Topic ownership means:

  • When that topic comes up, your name comes up
  • You have unique insights nobody else has because you've been thinking about this for years
  • Your content compounds - old posts stay relevant, new posts build on previous ones
  • You attract the right audience, not a random collection of followers

Think about who you follow. The best accounts aren't trend-chasers. They're people who've decided: "This is my lane. I'm going deeper than anyone else."

How to Find Your Topic

You probably already know it. It's the intersection of three things:

What you know well. What have you actually done? Managed teams? Built products? Survived burnout? Your real experience is your unfair advantage.
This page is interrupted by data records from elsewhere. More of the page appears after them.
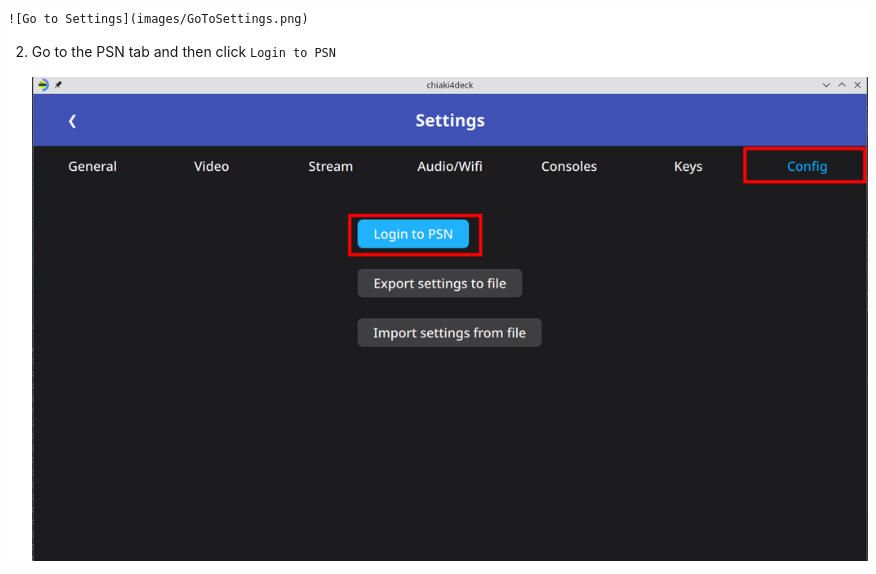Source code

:     ![Go to Settings](images/GoToSettings.png)

2. Go to the PSN tab and then click `Login to PSN`

    ![PSN credentials](images/ClickLoginToPsn.png)
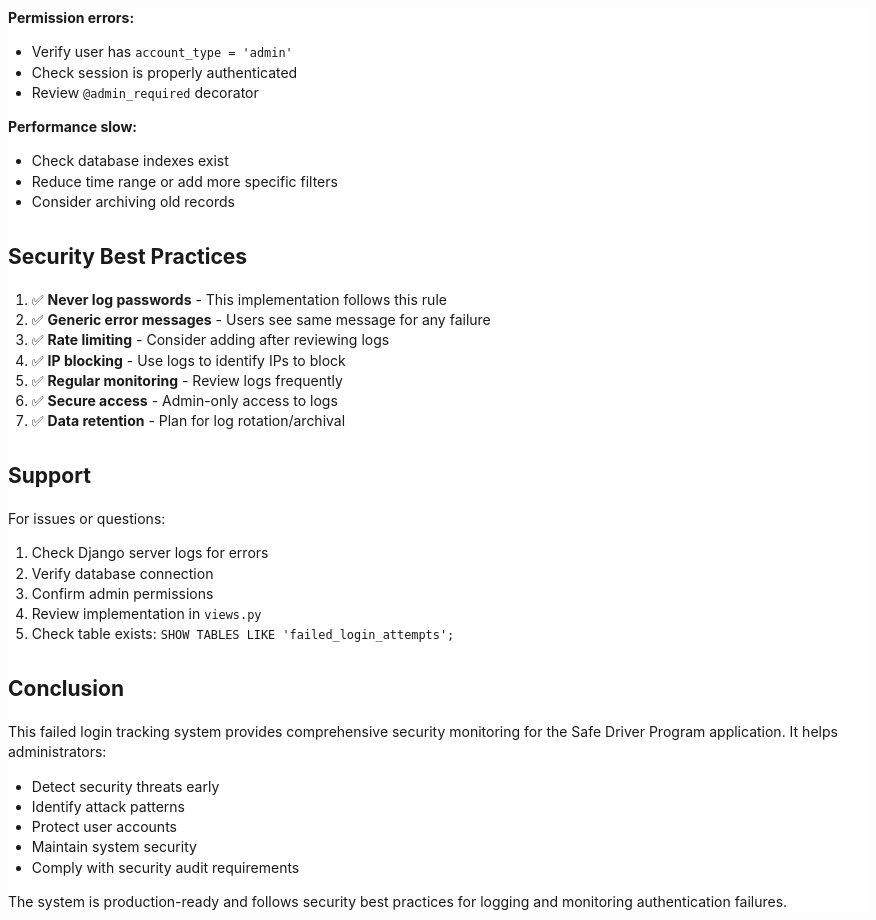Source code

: **Permission errors:**
- Verify user has `account_type = 'admin'`
- Check session is properly authenticated
- Review `@admin_required` decorator

**Performance slow:**
- Check database indexes exist
- Reduce time range or add more specific filters
- Consider archiving old records

## Security Best Practices

1. ✅ **Never log passwords** - This implementation follows this rule
2. ✅ **Generic error messages** - Users see same message for any failure
3. ✅ **Rate limiting** - Consider adding after reviewing logs
4. ✅ **IP blocking** - Use logs to identify IPs to block
5. ✅ **Regular monitoring** - Review logs frequently
6. ✅ **Secure access** - Admin-only access to logs
7. ✅ **Data retention** - Plan for log rotation/archival

## Support

For issues or questions:
1. Check Django server logs for errors
2. Verify database connection
3. Confirm admin permissions
4. Review implementation in `views.py`
5. Check table exists: `SHOW TABLES LIKE 'failed_login_attempts';`

## Conclusion

This failed login tracking system provides comprehensive security monitoring for the Safe Driver Program application. It helps administrators:
- Detect security threats early
- Identify attack patterns
- Protect user accounts
- Maintain system security
- Comply with security audit requirements

The system is production-ready and follows security best practices for logging and monitoring authentication failures.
What you won't shut up about. What do you rant about at dinner parties? What problems do you see that others don't? That frustration is fuel.
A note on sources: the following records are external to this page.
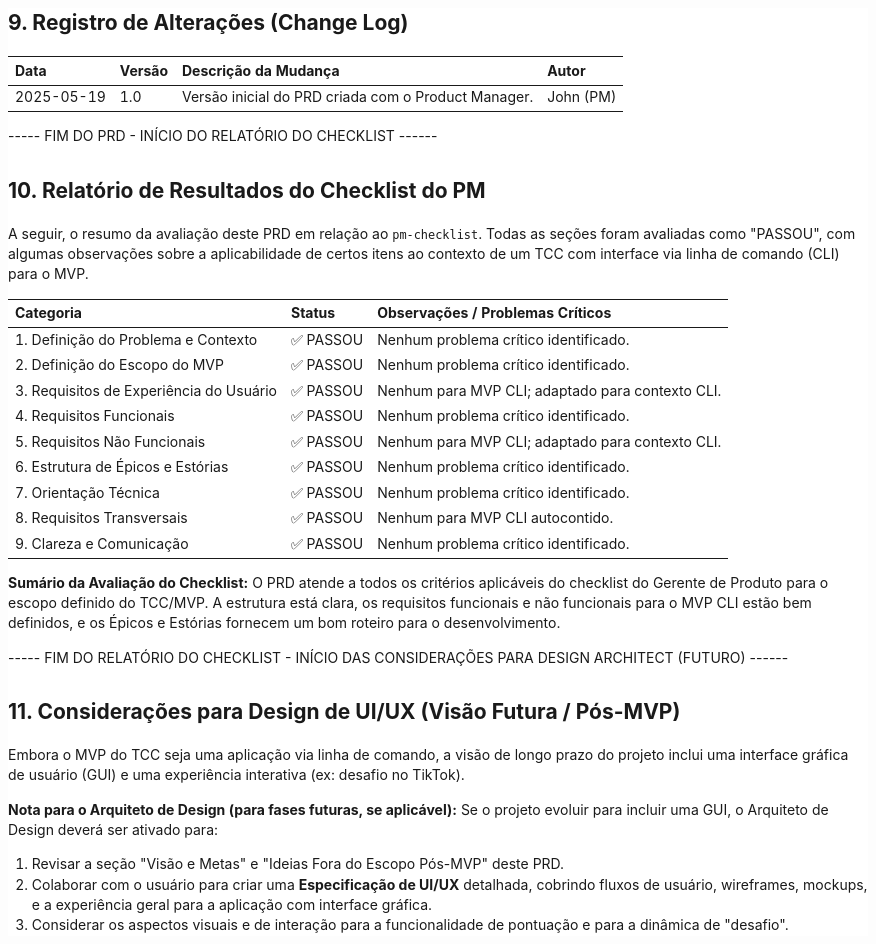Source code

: ## 9. Registro de Alterações (Change Log)

| Data       | Versão | Descrição da Mudança                                  | Autor   |
| :--------- | :----- | :---------------------------------------------------- | :------ |
| 2025-05-19 | 1.0    | Versão inicial do PRD criada com o Product Manager. | John (PM) |

----- FIM DO PRD - INÍCIO DO RELATÓRIO DO CHECKLIST ------

## 10. Relatório de Resultados do Checklist do PM

A seguir, o resumo da avaliação deste PRD em relação ao `pm-checklist`. Todas as seções foram avaliadas como "PASSOU", com algumas observações sobre a aplicabilidade de certos itens ao contexto de um TCC com interface via linha de comando (CLI) para o MVP.

| Categoria                            | Status   | Observações / Problemas Críticos                 |
| :----------------------------------- | :------- | :----------------------------------------------- |
| 1. Definição do Problema e Contexto  | ✅ PASSOU | Nenhum problema crítico identificado.            |
| 2. Definição do Escopo do MVP        | ✅ PASSOU | Nenhum problema crítico identificado.            |
| 3. Requisitos de Experiência do Usuário | ✅ PASSOU | Nenhum para MVP CLI; adaptado para contexto CLI. |
| 4. Requisitos Funcionais             | ✅ PASSOU | Nenhum problema crítico identificado.            |
| 5. Requisitos Não Funcionais         | ✅ PASSOU | Nenhum para MVP CLI; adaptado para contexto CLI. |
| 6. Estrutura de Épicos e Estórias    | ✅ PASSOU | Nenhum problema crítico identificado.            |
| 7. Orientação Técnica                | ✅ PASSOU | Nenhum problema crítico identificado.            |
| 8. Requisitos Transversais           | ✅ PASSOU | Nenhum para MVP CLI autocontido.               |
| 9. Clareza e Comunicação             | ✅ PASSOU | Nenhum problema crítico identificado.            |

**Sumário da Avaliação do Checklist:**
O PRD atende a todos os critérios aplicáveis do checklist do Gerente de Produto para o escopo definido do TCC/MVP. A estrutura está clara, os requisitos funcionais e não funcionais para o MVP CLI estão bem definidos, e os Épicos e Estórias fornecem um bom roteiro para o desenvolvimento.

----- FIM DO RELATÓRIO DO CHECKLIST - INÍCIO DAS CONSIDERAÇÕES PARA DESIGN ARCHITECT (FUTURO) ------

## 11. Considerações para Design de UI/UX (Visão Futura / Pós-MVP)

Embora o MVP do TCC seja uma aplicação via linha de comando, a visão de longo prazo do projeto inclui uma interface gráfica de usuário (GUI) e uma experiência interativa (ex: desafio no TikTok).

**Nota para o Arquiteto de Design (para fases futuras, se aplicável):**
Se o projeto evoluir para incluir uma GUI, o Arquiteto de Design deverá ser ativado para:
1.  Revisar a seção "Visão e Metas" e "Ideias Fora do Escopo Pós-MVP" deste PRD.
2.  Colaborar com o usuário para criar uma **Especificação de UI/UX** detalhada, cobrindo fluxos de usuário, wireframes, mockups, e a experiência geral para a aplicação com interface gráfica.
3.  Considerar os aspectos visuais e de interação para a funcionalidade de pontuação e para a dinâmica de "desafio".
What people ask you about. When friends have a problem in this area, do they text you? That's a signal.

The intersection doesn't have to be unique. "Content marketing for B2B SaaS" isn't original. But your specific perspective on it - shaped by your experience, your failures, your opinions - that's unique.

The Depth Stack

Once you've picked your topic, go vertical. Build what I call a Depth Stack:

Level 1: The basics. The 101-level posts. "What is X and why does it matter?" These attract new followers.

Level 2: The how-tos. Practical, step-by-step guides. These build trust.

Level 3: The contrarian takes. Where you disagree with conventional wisdom. These spark conversation.

Level 4: The deep cuts. Nuanced posts that only make sense if you've been following along. These create superfans.

Level 5: The synthesis. Content that connects your topic to broader ideas. This establishes thought leadership.

Most people stay at Level 1 forever. They keep writing introductory posts because they're afraid to have real opinions. Go deeper. The audience you want is waiting at Level 3 and beyond.

But What About Relevance?

Here's the question I always get: "If I only talk about one thing, won't I become irrelevant when trends change?"

No. Because you can always connect trends back to your topic.

AI becomes huge? Write about how AI changes [your topic].

A platform dies? Write about what [your topic] practitioners should do next.

The economy tanks? Write about how [your topic] applies in hard times.

The trend provides the hook. Your topic provides the angle. You stay relevant AND focused.

This is actually easier than trend-chasing, because you're processing new information through a framework you already have.

The 50-Post Rule

Here's a practical challenge: can you write 50 posts about your topic?

Sit down and brainstorm 50 post ideas. Not 10. Not 25. Fifty.

If you can't hit 50, your topic is too narrow. Expand it.

If you easily hit 50 and keep going, you've found your thing. That's a topic with enough depth to own.

Save that list. You now have months of content planned. When you sit down to write, pick from the list instead of chasing whatever's trending that morning.

The Long Game

Topic ownership is a multi-year strategy. You won't see results in month one.

But in month six, people start recognizing your name.

In year one, you're getting tagged in conversations.

In year two, you're the person people think of.

Compare this to the trend-chaser: they're still pivoting, still scrambling, still wondering why nothing is clicking.

Depth beats breadth. Consistency beats intensity. Owning one topic beats being forgettable on fifty.

Your Next Step

Pick your topic. Write it down.

Then ask yourself: "Am I willing to post about this twice a week for two years?"

If the answer is yes, you've found it. Now start building your Depth Stack.

The trends will keep coming. Let everyone else chase them. You've got a topic to own.